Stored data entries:
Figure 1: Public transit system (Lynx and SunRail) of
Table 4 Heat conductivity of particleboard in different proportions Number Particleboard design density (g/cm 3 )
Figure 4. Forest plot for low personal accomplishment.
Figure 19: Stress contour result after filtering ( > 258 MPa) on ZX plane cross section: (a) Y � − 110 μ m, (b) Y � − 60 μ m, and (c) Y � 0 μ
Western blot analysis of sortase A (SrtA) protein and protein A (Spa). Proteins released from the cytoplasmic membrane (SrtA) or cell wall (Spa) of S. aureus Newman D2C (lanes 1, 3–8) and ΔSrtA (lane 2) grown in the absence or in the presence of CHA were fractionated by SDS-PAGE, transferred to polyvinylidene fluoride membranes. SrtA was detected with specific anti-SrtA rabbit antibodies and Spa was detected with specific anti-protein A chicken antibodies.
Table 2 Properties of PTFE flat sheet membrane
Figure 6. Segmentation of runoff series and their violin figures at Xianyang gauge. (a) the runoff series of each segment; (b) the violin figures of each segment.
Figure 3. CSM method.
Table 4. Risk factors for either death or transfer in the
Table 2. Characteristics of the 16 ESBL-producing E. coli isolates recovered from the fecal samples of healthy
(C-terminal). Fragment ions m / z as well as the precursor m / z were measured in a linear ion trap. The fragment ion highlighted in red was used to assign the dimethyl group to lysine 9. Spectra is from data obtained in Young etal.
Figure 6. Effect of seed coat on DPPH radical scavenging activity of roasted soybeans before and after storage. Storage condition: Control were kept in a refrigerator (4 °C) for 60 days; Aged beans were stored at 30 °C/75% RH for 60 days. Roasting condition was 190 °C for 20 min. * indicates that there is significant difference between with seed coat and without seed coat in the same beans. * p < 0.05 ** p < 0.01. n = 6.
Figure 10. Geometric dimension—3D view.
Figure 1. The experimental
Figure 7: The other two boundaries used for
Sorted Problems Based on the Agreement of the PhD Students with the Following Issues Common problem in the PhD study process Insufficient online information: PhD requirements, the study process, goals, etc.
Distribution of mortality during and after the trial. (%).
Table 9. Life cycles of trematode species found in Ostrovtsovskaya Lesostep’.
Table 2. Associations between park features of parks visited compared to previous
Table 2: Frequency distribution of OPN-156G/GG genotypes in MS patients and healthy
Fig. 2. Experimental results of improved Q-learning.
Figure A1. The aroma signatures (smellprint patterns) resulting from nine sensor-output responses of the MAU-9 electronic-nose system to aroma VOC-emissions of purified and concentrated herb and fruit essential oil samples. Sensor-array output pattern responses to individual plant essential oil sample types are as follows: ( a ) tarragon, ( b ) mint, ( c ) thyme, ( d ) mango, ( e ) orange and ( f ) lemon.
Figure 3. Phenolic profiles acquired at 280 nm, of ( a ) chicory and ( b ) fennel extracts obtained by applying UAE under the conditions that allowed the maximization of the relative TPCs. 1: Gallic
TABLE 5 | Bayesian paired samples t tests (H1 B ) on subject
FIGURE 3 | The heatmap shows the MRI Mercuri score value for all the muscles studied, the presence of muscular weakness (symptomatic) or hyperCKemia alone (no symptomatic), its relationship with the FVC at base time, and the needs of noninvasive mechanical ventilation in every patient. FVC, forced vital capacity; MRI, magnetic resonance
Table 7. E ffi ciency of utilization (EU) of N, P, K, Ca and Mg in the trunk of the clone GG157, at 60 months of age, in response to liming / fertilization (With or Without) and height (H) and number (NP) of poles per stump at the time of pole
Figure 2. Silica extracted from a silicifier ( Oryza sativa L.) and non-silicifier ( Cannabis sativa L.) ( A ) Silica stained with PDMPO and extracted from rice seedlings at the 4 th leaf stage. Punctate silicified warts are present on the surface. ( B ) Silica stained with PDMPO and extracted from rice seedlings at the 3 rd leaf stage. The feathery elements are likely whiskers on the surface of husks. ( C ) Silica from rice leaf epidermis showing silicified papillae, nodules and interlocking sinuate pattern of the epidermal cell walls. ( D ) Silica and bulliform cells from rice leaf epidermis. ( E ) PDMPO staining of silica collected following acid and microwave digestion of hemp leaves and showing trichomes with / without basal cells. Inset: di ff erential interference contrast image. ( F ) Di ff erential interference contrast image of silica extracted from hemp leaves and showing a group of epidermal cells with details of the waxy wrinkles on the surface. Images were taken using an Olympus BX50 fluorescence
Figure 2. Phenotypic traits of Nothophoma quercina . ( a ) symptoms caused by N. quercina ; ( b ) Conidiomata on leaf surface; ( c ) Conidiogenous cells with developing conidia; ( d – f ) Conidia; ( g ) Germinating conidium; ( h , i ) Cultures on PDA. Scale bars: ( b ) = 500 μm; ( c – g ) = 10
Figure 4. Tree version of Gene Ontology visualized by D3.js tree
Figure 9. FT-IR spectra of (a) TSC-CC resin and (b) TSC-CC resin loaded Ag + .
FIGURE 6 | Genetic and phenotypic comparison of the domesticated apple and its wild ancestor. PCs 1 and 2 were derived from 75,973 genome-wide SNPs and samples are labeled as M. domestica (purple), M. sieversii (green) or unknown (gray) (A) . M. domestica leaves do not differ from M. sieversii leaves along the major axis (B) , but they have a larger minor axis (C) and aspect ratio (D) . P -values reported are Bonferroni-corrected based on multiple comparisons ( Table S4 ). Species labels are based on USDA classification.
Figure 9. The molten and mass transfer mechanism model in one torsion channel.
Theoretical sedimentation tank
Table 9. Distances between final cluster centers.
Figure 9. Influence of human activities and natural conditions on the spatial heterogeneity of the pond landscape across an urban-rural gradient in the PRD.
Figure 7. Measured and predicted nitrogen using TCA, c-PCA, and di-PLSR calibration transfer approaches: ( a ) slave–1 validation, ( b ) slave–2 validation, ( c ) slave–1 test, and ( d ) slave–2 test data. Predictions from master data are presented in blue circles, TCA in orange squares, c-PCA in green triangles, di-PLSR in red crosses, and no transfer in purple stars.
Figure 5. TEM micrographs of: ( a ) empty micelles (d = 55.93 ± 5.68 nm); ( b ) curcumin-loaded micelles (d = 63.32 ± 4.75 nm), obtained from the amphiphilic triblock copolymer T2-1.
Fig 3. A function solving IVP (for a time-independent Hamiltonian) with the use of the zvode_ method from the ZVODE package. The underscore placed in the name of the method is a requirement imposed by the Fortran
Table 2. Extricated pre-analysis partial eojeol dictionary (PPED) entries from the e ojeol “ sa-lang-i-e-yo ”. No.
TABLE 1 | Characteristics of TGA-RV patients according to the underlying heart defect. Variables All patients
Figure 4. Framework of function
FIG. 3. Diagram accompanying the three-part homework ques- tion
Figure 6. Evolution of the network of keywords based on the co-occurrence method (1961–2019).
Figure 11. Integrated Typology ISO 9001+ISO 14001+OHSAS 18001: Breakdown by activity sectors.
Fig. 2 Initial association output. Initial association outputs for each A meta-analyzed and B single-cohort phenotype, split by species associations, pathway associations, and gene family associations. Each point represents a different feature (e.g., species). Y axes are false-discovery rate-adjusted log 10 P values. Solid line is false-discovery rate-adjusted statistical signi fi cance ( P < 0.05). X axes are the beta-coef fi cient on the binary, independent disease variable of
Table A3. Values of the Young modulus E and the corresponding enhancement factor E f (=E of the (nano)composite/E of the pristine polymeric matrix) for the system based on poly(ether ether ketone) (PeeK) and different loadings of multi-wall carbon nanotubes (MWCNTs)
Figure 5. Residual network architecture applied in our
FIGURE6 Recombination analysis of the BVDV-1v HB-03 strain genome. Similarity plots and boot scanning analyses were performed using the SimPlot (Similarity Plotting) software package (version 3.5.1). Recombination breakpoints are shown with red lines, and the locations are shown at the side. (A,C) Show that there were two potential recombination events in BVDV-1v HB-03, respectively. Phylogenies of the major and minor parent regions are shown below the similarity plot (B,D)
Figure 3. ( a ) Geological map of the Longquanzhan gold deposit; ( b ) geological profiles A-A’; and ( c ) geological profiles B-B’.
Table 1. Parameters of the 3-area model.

Exercise brief:
Both end lines included, restate word for word the lines above from the line with "Figure 7. Measured" to the line with "TABLE 1 | Characteristics", and nothing else.

Task output:
Figure 7. Measured and predicted nitrogen using TCA, c-PCA, and di-PLSR calibration transfer approaches: ( a ) slave–1 validation, ( b ) slave–2 validation, ( c ) slave–1 test, and ( d ) slave–2 test data. Predictions from master data are presented in blue circles, TCA in orange squares, c-PCA in green triangles, di-PLSR in red crosses, and no transfer in purple stars.
Figure 5. TEM micrographs of: ( a ) empty micelles (d = 55.93 ± 5.68 nm); ( b ) curcumin-loaded micelles (d = 63.32 ± 4.75 nm), obtained from the amphiphilic triblock copolymer T2-1.
Fig 3. A function solving IVP (for a time-independent Hamiltonian) with the use of the zvode_ method from the ZVODE package. The underscore placed in the name of the method is a requirement imposed by the Fortran
Table 2. Extricated pre-analysis partial eojeol dictionary (PPED) entries from the e ojeol “ sa-lang-i-e-yo ”. No.
TABLE 1 | Characteristics of TGA-RV patients according to the underlying heart defect. Variables All patients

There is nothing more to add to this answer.